Когда он вошел в класс, свободное место было только рядом со мной. Я разогнал всех бессмысленных друзьяшек. Желающих добровольно приближаться к озверелому Вольскому почти не осталось. А Семен невозмутимо подошел, посмотрел на меня спокойными, задумчивыми глазами и сказал:
– Я сяду? – и сразу сел, не дожидаясь моей реакции.
– Нет, – запоздало запротестовал я.
– Поздно, – констатировал тот и выложил учебник на стол.
И только появление учителя остановило меня от активного сопротивления, а на перемене он молча встал и ушел. Новенький вообще был не болтливым парнем, и я решил не гнать его. Пусть сидит, лишь бы ко мне не лез.
И вот в один из первых дней февраля случилось то, чего я давно ожидал. Я вышел из школы и угрюмо поплелся к дому, раздумывая, пустят ли меня к Альбине и чем можно ее порадовать, когда меня со всех сторон окружила толпа человек двадцать и оттеснила к стене школы. В центре группировки хмуро стояли Саня и Миха. Никитос терся в арьергарде.
Я быстро окинул взглядом численность и состав противника и прикинул свое положение. Если драться будут честно один на один, есть шанс напугать наблюдателей радикальной жестокостью. А если навалятся толпой, тогда затопчут. Без шансов. Я молча стряхнул рюкзак с плеч и отпнул его в сторону.
– Ты за свои слова ответишь, Вольский? – начал Миха.
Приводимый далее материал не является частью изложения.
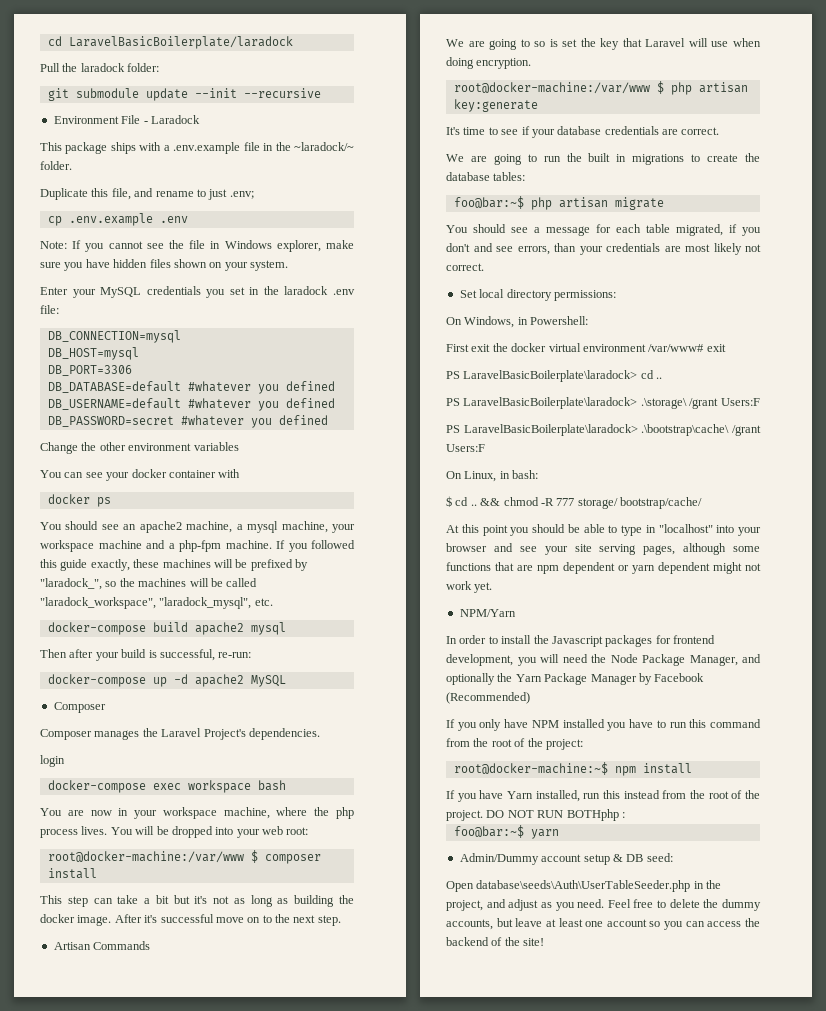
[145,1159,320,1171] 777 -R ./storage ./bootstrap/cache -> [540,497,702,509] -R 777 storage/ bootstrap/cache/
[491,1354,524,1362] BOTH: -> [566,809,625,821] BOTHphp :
Я демонстративно снял свои тяжелые, ударопрочные часы и перестегнул на ладонь, в качестве кастета, а твердый пластиковый ремень зажал в кулаке. Во второй кулак крутанул на пальце и зажал связку ключей от дома. Потом крепко встал, присогнув колени, поднял вооруженные кулаки на уровень груди. Прижав меня к стене, они сглупили, не смогут напасть сзади. Я наклонил голову, убирая подбородок из зоны прямого удара, взглянул на него исподлобья и широко, хищно улыбнулся.
– Ну давай, родной, подходи, проверим.
Миха кинул взгляд по сторонам. Аудитория ответила молчанием, очевидно, всем предстояло свыкнуться с мыслью, что я не струхнул, не пытаюсь договориться и кто бы ни вышел ко мне первым, получит больше, чем сможет унести. Мотивация лезть на рожон нашлась не у каждого.
– Не бойся, че ты? – глумился я. – Участковый считает, я мало тебе втащил.
Толпа загалдела. Кто-то подбадривал Миху выйти ко мне в круг, кто-то крыл меня матом, зрители начинали распаляться, и надо было поторопиться, пока каждый боится быть первым, кто ляжет от моего удара.
– Михуи-и-и-ил, – ехидно протянул я, – сюда иди, мразь! – последнюю фразу я выкрикнул так громко, что перекрыл голоса толпы.